- Task instructions: In the material, rewrite the lines from the one containing "collectors: L. E. Skog & L. Brothers" through the one containing "locality: Smithsonian Institution", inclusive, with "locality" replaced by "site" and nothing else changed.

------ Record set ------

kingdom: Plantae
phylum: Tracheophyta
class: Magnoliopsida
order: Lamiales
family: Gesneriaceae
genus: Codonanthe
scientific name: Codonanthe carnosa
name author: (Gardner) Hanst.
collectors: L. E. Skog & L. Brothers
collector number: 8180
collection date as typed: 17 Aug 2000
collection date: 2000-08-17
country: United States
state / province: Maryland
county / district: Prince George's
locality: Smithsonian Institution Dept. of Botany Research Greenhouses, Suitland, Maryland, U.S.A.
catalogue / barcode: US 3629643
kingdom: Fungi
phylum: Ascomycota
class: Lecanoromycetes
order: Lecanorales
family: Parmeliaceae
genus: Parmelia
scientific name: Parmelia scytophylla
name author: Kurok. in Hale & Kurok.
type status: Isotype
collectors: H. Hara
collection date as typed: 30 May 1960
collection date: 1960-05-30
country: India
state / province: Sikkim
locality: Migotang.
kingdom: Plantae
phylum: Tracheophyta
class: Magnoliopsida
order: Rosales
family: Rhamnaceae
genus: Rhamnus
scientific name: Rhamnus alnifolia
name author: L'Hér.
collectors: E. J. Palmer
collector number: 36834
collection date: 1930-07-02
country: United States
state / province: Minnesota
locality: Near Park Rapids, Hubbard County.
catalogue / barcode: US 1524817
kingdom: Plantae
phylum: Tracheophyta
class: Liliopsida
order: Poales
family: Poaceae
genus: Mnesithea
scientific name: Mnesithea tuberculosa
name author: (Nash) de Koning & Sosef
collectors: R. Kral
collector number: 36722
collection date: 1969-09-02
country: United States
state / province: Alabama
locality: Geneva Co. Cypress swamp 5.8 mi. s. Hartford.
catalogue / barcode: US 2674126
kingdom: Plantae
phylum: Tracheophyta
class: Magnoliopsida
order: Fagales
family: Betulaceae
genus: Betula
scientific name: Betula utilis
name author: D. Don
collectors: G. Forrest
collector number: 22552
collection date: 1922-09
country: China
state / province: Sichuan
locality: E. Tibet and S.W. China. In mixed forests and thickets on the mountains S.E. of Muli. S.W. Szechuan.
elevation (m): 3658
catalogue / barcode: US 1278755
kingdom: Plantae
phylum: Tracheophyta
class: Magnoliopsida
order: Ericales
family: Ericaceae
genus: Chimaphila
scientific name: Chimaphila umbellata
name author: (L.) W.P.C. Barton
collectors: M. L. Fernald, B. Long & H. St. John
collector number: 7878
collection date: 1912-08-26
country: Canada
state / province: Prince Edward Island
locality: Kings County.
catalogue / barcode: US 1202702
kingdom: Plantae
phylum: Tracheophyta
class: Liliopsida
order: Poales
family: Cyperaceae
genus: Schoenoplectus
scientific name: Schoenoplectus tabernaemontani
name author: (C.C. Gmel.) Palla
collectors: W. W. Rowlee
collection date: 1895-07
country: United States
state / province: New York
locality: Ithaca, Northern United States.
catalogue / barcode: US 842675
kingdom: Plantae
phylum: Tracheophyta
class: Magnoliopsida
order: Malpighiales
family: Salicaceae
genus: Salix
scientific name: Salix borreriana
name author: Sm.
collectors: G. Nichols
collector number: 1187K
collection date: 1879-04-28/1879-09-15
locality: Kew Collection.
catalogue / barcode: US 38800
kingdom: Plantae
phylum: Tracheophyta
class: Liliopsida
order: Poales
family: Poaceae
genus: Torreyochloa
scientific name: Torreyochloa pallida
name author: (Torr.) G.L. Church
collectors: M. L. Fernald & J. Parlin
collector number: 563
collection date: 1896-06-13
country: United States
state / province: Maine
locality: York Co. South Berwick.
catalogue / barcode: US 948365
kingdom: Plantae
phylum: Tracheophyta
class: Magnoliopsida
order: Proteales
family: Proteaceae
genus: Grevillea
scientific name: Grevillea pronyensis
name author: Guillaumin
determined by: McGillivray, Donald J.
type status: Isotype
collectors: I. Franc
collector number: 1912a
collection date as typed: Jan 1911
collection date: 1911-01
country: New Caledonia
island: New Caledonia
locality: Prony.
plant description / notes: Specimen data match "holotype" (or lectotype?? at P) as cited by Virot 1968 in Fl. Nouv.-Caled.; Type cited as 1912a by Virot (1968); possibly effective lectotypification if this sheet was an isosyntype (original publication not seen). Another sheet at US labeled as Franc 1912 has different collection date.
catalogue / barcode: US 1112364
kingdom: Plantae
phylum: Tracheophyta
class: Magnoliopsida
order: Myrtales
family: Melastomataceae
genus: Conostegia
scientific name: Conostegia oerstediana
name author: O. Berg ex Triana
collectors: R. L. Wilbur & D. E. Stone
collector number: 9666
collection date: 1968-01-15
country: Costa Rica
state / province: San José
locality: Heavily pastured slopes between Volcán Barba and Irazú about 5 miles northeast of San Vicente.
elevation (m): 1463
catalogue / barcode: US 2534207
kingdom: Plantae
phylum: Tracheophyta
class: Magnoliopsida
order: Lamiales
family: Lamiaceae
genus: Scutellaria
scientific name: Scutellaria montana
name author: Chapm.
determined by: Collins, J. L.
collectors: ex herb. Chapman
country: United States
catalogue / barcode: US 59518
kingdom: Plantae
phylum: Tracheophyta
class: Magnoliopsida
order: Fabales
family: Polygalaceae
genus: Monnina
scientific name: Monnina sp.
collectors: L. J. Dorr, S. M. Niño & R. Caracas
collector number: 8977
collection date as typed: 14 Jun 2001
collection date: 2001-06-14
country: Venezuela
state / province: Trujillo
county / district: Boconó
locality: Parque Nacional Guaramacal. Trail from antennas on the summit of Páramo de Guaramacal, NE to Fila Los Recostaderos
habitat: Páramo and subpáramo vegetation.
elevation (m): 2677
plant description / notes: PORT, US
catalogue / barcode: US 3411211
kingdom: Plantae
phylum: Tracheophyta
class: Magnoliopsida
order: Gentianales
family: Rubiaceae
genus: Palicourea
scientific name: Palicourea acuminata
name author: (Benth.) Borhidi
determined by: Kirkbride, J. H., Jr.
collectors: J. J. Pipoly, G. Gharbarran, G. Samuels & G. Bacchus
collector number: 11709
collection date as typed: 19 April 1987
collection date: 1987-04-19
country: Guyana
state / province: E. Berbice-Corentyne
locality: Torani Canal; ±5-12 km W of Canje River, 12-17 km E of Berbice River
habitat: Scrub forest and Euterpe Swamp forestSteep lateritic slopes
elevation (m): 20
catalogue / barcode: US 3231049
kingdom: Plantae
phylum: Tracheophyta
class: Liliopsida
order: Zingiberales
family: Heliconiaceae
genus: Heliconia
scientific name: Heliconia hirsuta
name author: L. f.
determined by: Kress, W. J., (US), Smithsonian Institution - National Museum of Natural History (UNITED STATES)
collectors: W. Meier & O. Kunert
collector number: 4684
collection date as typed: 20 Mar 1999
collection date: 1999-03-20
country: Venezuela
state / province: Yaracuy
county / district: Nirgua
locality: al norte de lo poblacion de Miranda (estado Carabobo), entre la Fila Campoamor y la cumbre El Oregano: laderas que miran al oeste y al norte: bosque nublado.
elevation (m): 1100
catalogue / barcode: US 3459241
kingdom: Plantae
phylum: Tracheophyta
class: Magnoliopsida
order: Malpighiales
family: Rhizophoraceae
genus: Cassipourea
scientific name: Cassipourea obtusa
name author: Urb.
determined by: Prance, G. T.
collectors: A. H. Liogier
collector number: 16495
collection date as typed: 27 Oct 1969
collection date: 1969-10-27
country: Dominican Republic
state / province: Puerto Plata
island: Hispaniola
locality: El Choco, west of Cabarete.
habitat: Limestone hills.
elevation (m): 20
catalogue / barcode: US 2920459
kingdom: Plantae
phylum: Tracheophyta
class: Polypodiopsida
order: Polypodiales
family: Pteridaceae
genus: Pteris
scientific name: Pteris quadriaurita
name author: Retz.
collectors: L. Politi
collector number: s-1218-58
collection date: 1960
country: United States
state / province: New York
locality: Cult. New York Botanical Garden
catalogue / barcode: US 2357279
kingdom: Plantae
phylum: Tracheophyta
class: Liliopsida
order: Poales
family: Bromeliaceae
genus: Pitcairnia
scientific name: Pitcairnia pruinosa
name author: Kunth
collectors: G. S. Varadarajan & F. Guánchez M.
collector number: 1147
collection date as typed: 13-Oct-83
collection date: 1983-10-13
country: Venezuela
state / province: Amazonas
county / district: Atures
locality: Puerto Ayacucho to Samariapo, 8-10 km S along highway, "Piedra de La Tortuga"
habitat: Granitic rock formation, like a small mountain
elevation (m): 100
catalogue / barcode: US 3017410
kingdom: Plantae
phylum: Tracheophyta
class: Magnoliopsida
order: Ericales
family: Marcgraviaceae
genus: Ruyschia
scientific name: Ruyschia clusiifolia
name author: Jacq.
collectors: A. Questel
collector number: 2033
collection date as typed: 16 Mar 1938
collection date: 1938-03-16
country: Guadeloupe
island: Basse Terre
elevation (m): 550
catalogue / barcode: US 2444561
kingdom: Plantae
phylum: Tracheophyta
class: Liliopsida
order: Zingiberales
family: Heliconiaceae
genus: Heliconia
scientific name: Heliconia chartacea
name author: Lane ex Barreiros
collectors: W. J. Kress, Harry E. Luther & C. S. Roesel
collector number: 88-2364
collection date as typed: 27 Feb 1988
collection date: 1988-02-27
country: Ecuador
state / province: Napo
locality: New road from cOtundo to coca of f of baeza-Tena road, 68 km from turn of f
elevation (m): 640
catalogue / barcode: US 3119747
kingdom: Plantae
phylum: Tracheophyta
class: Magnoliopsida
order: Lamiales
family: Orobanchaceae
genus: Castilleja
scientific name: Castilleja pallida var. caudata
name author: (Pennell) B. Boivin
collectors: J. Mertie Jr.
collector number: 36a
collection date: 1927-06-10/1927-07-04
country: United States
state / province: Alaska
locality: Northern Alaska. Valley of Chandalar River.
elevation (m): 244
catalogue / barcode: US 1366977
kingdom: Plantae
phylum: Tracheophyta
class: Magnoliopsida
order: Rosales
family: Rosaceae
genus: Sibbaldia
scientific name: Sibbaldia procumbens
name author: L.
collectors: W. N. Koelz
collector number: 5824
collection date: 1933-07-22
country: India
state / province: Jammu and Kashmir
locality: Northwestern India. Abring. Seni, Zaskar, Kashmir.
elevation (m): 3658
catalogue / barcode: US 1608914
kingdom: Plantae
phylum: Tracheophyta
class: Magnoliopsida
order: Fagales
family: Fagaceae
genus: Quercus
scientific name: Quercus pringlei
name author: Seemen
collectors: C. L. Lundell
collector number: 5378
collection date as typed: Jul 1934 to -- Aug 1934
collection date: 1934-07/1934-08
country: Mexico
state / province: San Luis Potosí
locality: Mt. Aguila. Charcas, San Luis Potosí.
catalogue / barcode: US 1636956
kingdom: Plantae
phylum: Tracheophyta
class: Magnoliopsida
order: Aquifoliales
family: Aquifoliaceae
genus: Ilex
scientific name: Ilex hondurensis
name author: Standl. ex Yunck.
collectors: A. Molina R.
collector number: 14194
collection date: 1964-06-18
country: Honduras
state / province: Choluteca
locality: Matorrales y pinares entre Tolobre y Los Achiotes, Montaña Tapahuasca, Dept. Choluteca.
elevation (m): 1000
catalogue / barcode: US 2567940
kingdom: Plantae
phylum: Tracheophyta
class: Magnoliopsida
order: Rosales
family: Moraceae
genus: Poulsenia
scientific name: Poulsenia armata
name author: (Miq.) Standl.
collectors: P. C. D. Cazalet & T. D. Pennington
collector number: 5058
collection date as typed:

------

- Result of the task:
collectors: L. E. Skog & L. Brothers
collector number: 8180
collection date as typed: 17 Aug 2000
collection date: 2000-08-17
country: United States
state / province: Maryland
county / district: Prince George's
site: Smithsonian Institution Dept. of Botany Research Greenhouses, Suitland, Maryland, U.S.A.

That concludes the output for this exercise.